# TASK INSTRUCTIONS:
Show each line of the material that contains the string "common", treating uppercase and lowercase letters as different.

# PROVIDED ENTRIES:
———

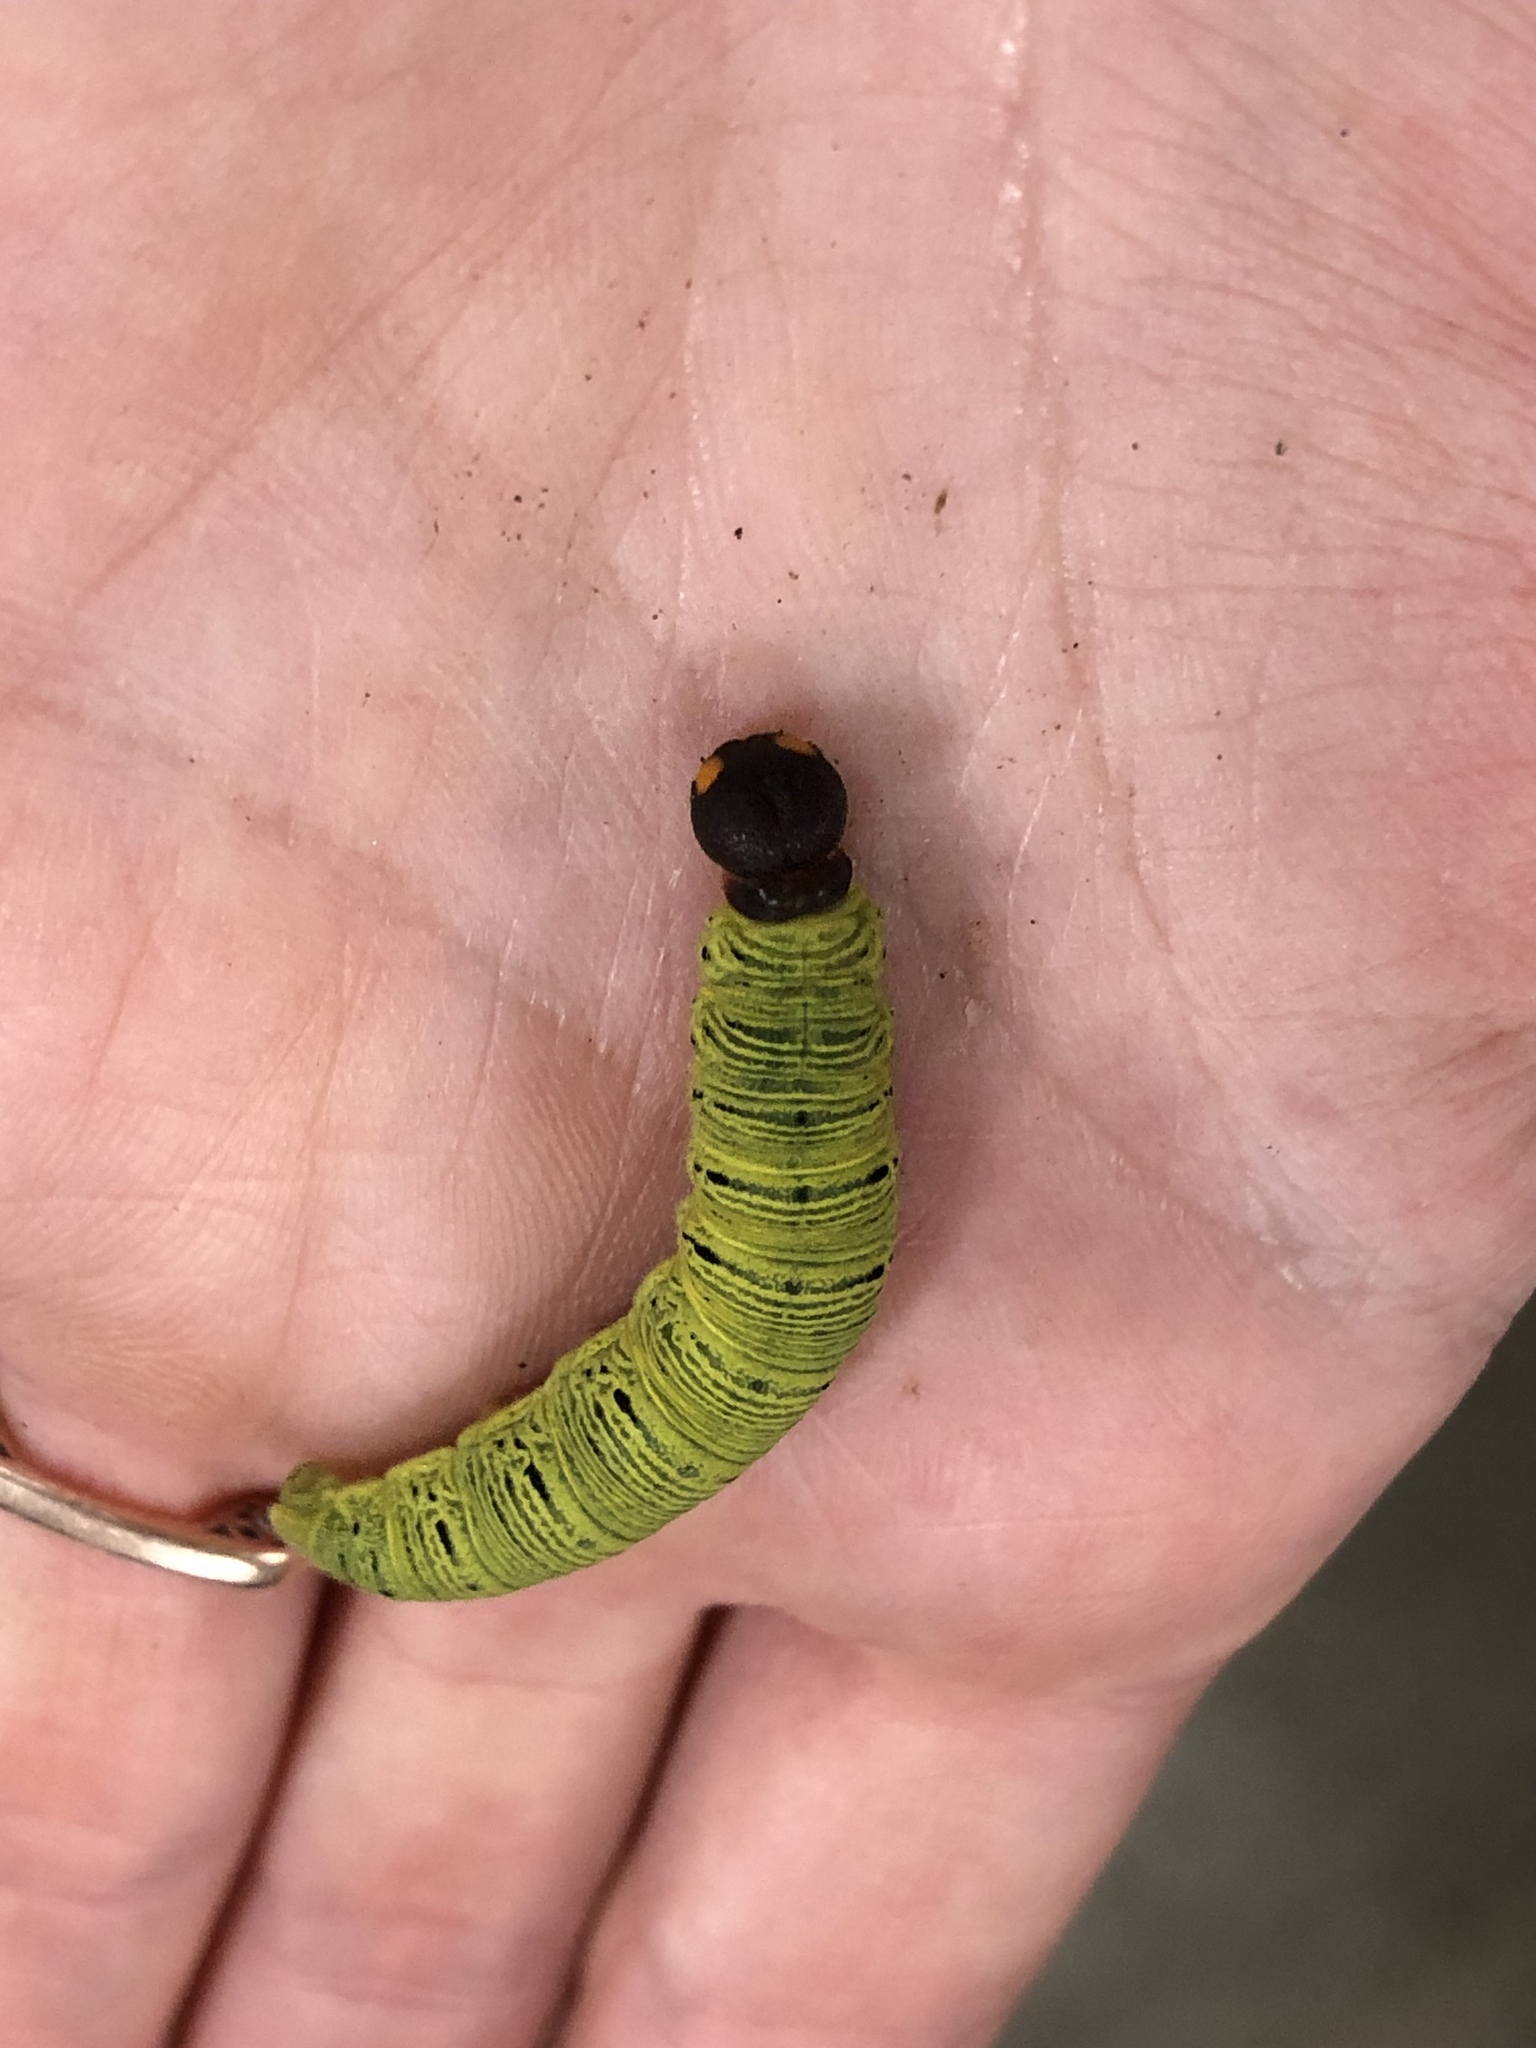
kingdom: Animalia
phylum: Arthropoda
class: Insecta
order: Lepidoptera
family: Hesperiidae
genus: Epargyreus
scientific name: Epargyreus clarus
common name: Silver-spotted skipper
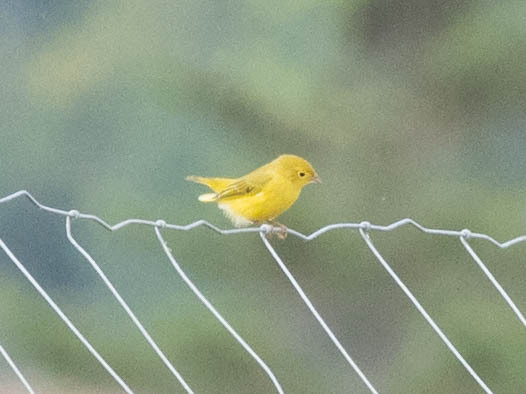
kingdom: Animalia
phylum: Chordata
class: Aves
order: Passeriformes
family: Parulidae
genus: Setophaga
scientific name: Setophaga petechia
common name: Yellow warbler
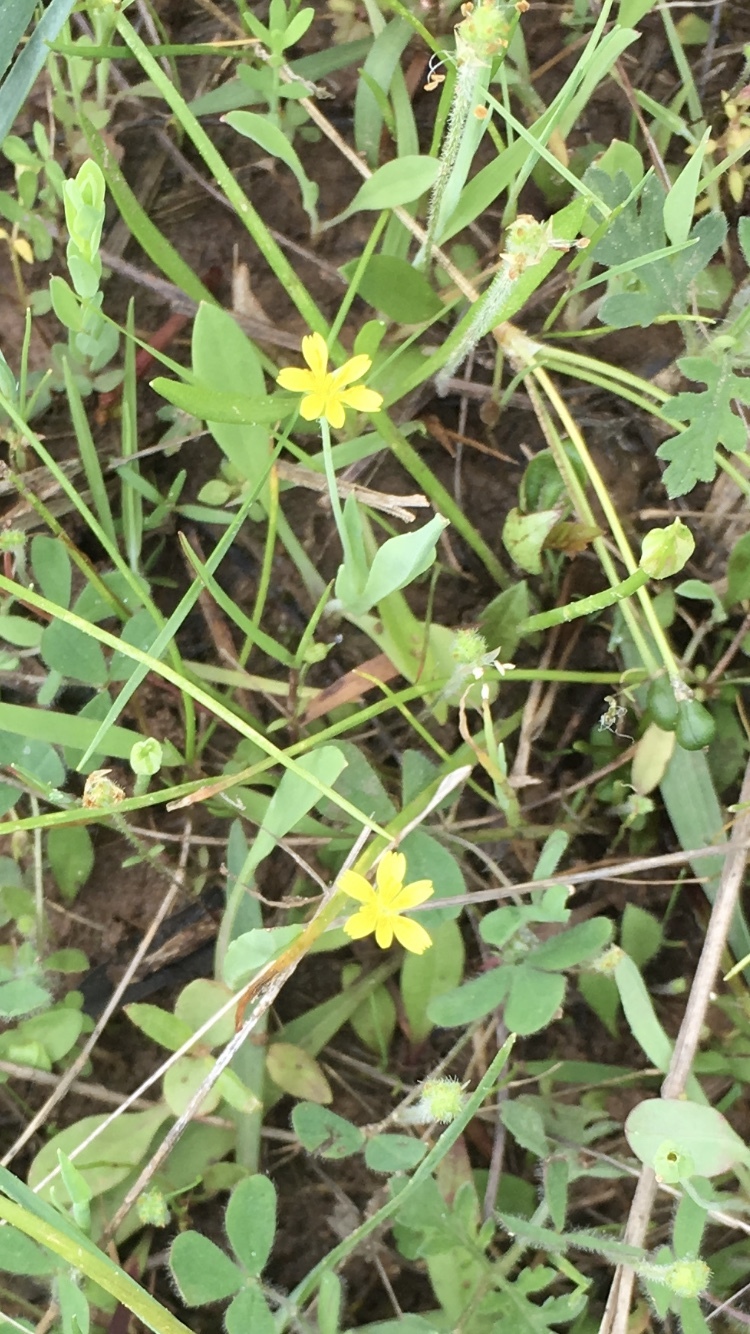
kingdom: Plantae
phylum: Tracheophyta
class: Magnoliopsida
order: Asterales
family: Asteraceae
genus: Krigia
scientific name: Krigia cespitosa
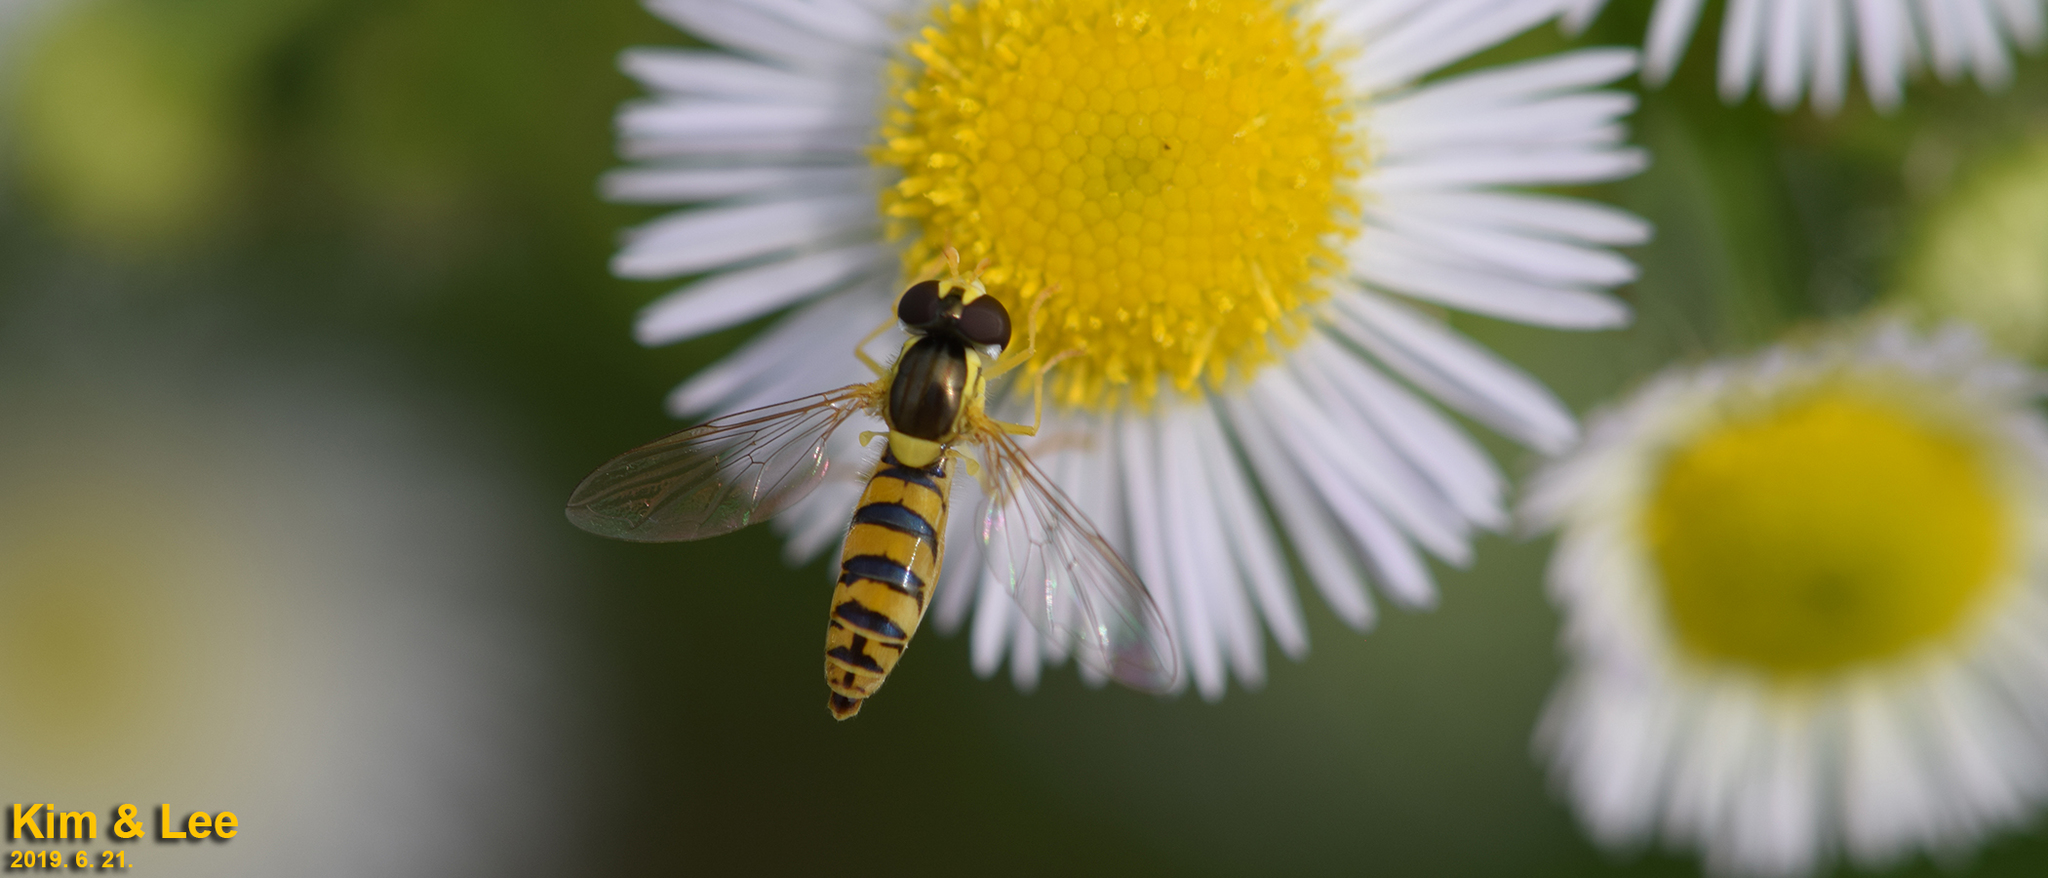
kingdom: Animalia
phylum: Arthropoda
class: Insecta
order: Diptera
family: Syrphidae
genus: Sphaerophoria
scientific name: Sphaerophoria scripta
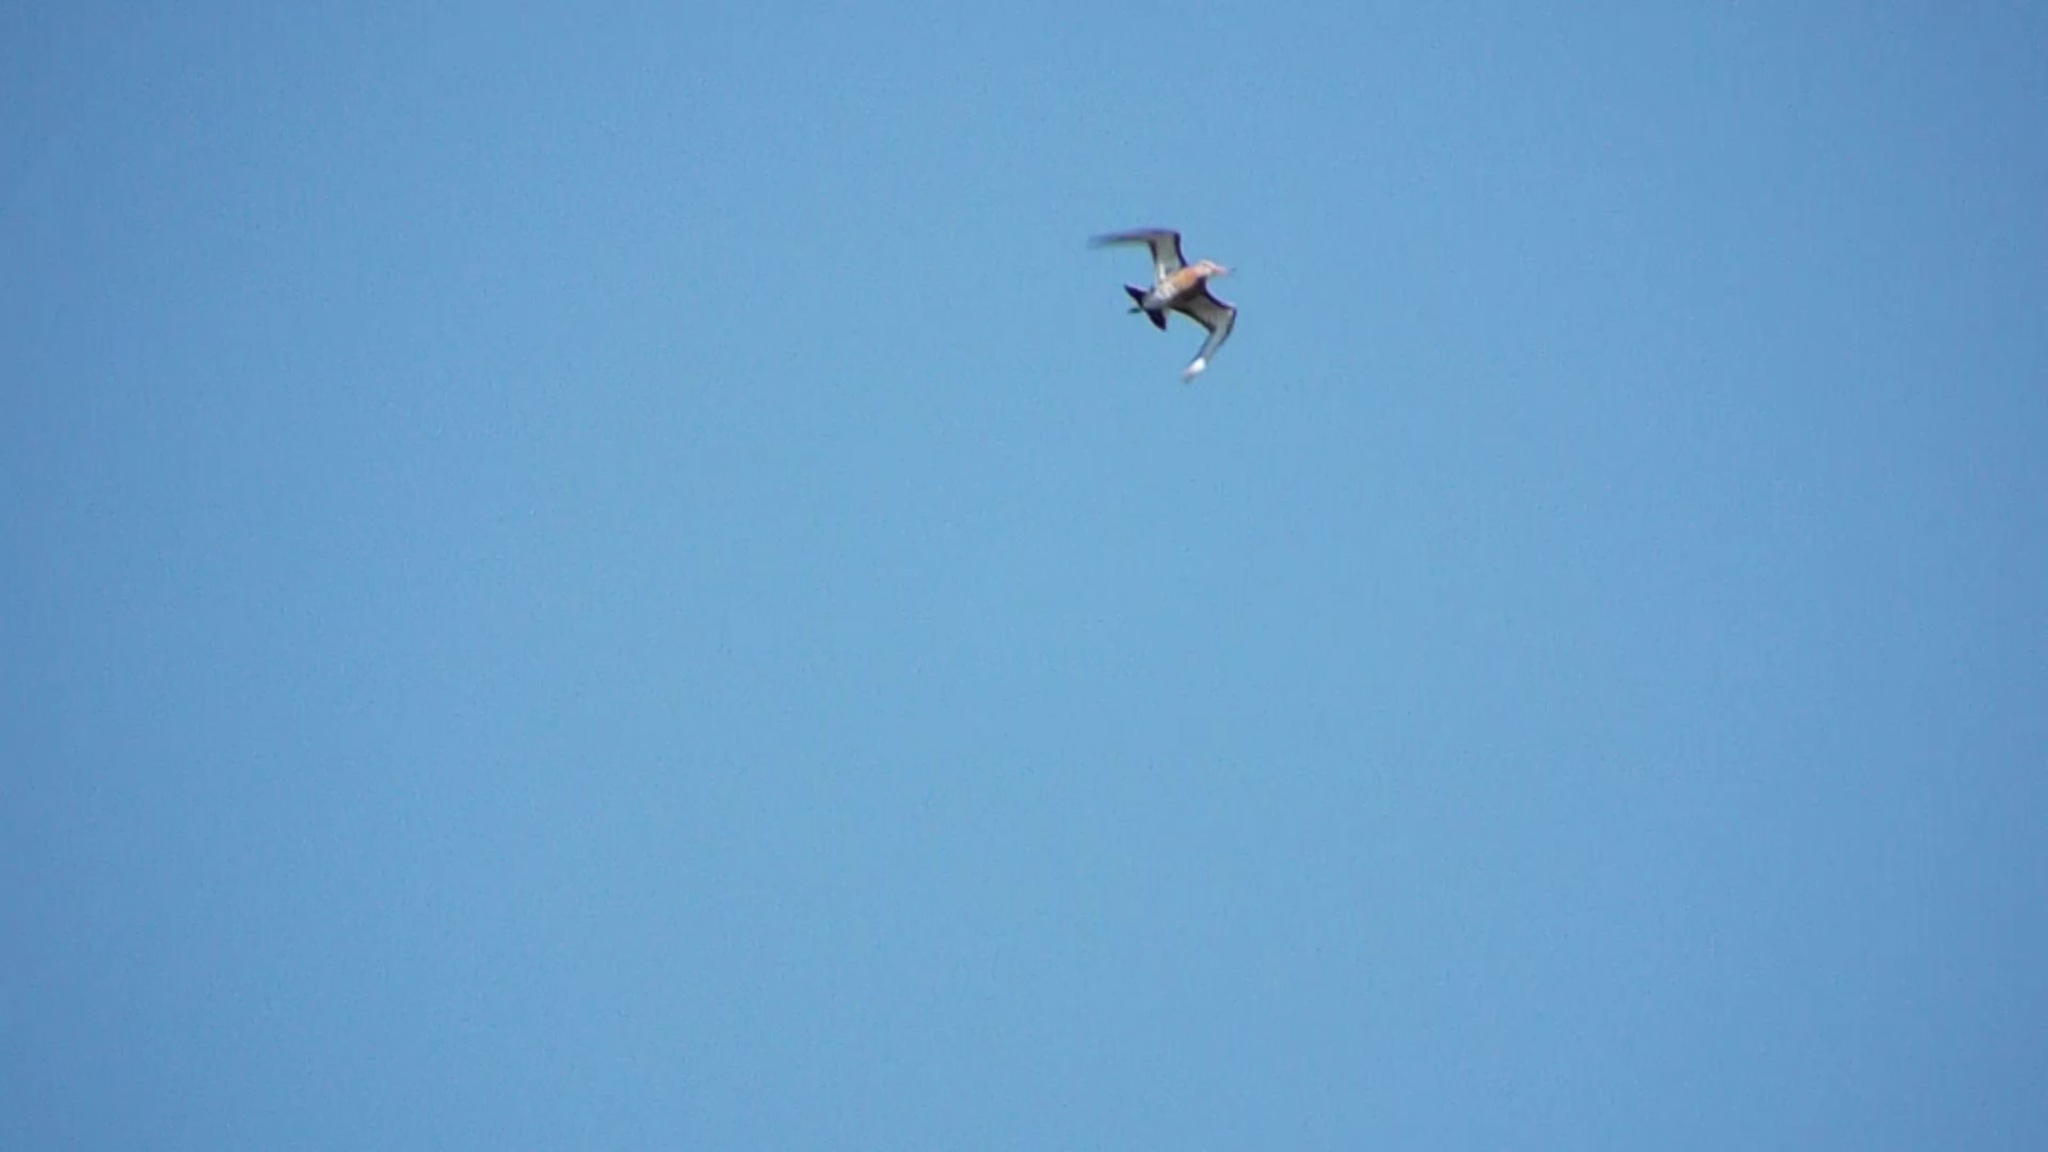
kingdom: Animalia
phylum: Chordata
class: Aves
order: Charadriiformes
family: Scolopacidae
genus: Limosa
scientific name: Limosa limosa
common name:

———

# WRITTEN SOLUTION:
common name: Silver-spotted skipper
common name: Yellow warbler
common name:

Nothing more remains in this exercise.